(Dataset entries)
=-=-=

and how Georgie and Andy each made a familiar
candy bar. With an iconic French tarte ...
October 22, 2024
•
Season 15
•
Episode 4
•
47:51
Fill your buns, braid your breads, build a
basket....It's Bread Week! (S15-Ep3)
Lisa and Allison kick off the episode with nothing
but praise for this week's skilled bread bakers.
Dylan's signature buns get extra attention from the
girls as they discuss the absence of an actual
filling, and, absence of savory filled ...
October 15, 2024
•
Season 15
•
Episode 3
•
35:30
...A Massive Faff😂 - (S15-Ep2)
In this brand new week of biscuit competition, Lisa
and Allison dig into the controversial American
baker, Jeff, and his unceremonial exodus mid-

=-=-=

§ Exercise details
Find each line in the listing above that contains the word "this", and copy those lines.

§ Response below
but praise for this week's skilled bread bakers.
In this brand new week of biscuit competition, Lisa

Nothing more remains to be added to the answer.